DeepSeek: China outpaces US in AI arms race
The emergence of a Chinese rival to ChatGPT is being labelled “AI’s Sputnik moment”.
Wall Street is in turmoil today, with US tech giants bracing for significant losses, as the sudden emergence of a Chinese chatbot threatens to challenge America’s reputation as the undisputed leader in AI technology.
DeepSeek, a Chinese competitor to OpenAI’s ChatGPT, has rocketed to the top of Apple's App Store charts across the UK, US and China, sending tech stocks tumbling.
Investors dumped around $1 trillion of technology stocks in premarket trading this morning and, once US markets opened, the Nasdaq slipped 3.5 per cent upon the ring of the bell. Nvidia, an American tech company that has been one of the biggest winners from the AI revolution, has shed $500bn in market value.
The DeepSeek hype comes after the start-up released its largest language AI model last week, which achieved a comparable performance to US rivals Open AI and Meta, despite being developed at a fraction of the cost.
Based in the eastern Chinese city of Hangzhou, DeepSeek was founded in 2023 by Liang Wenfeng, who reportedly began buying Nvidia chips in 2021 to develop AI models as a hobby, bankrolled by his hedge fund.
The company’s sudden rise is prompting a major rethink of the global AI landscape, indicating that the US strategy to contain China’s tech sector is failing - or indeed actively backfiring.
Under former President Joe Biden, the US imposed stringent restrictions on China’s access to American-made chips, banning entirely the sale of Nvidia’s most advanced chips to the country.
Yet DeepSeek has developed bespoke algorithms to build its model even without Nvidia’s H100 chips. It instead relied on Nvidia’s reduced-capability H800 chips, and claims to have spent less than $6m (£4.8m).
The company’s success at building an advanced model even without access to the most cutting-edge US technology indicates that Washington’s efforts to stymie Beijing’s tech sector aren’t working. Instead, US restrictions have led Chinese AI firms to adapt by sharing their work and finding innovative ways to create AI models that require significantly less computing power to operate.

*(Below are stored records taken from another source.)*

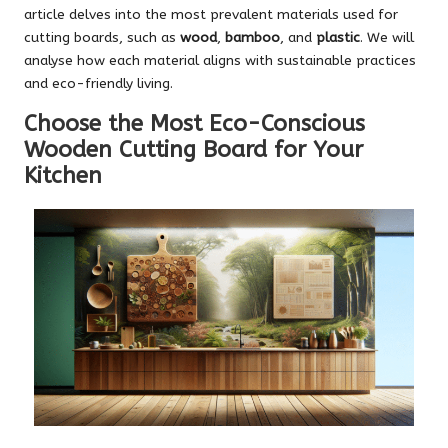
article delves into the most prevalent materials used for
cutting boards, such as
wood
,
bamboo
, and
plastic
. We will
analyse how each material aligns with sustainable practices
and eco-friendly living.
Choose the Most Eco-Conscious
Wooden Cutting Board for Your
Kitchen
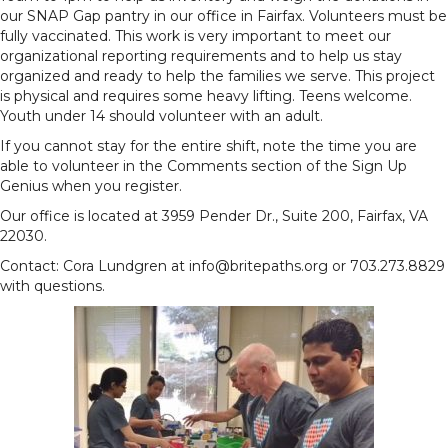
our SNAP Gap pantry in our office in Fairfax. Volunteers must be
fully vaccinated. This work is very important to meet our
organizational reporting requirements and to help us stay
organized and ready to help the families we serve. This project
is physical and requires some heavy lifting. Teens welcome.
Youth under 14 should volunteer with an adult.
If you cannot stay for the entire shift, note the time you are
able to volunteer in the Comments section of the Sign Up
Genius when you register.
Our office is located at 3959 Pender Dr., Suite 200, Fairfax, VA
22030.
Contact: Cora Lundgren at info@britepaths.org or 703.273.8829
with questions.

That DeepSeek has relied on lower-cost chips, and fewer of them, than its western counterparts to develop its models has now given it a competitive edge: it is far cheaper to produce.
The assumption that America can sustain its unassailable AI lead just by spending billions of dollars on chips has been thrown into doubt.

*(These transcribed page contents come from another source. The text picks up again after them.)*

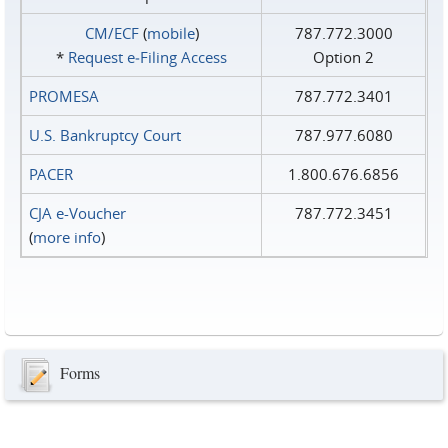
CM/ECF
(
mobile
)
787.772.3000
*
Request e‑Filing Access
Option 2
PROMESA
787.772.3401
U.S. Bankruptcy Court
787.977.6080
PACER
1.800.676.6856
CJA e-Voucher
787.772.3451
(
more info
)
Forms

Venture capital investor Marc Andreessen has drawn a comparison with the moment that the Soviet Union stunned the US by putting the first satellite into orbit, calling the rise of this new Chinese chatbot “AI’s Sputnik moment”.
Significant flaws in DeepSeek’s model may still emerge. Even so, the fact that parallels are being drawn with such a pivotal moment in the US-USSR space race shows that we shouldn’t underplay the significance of this development for the global tech sector.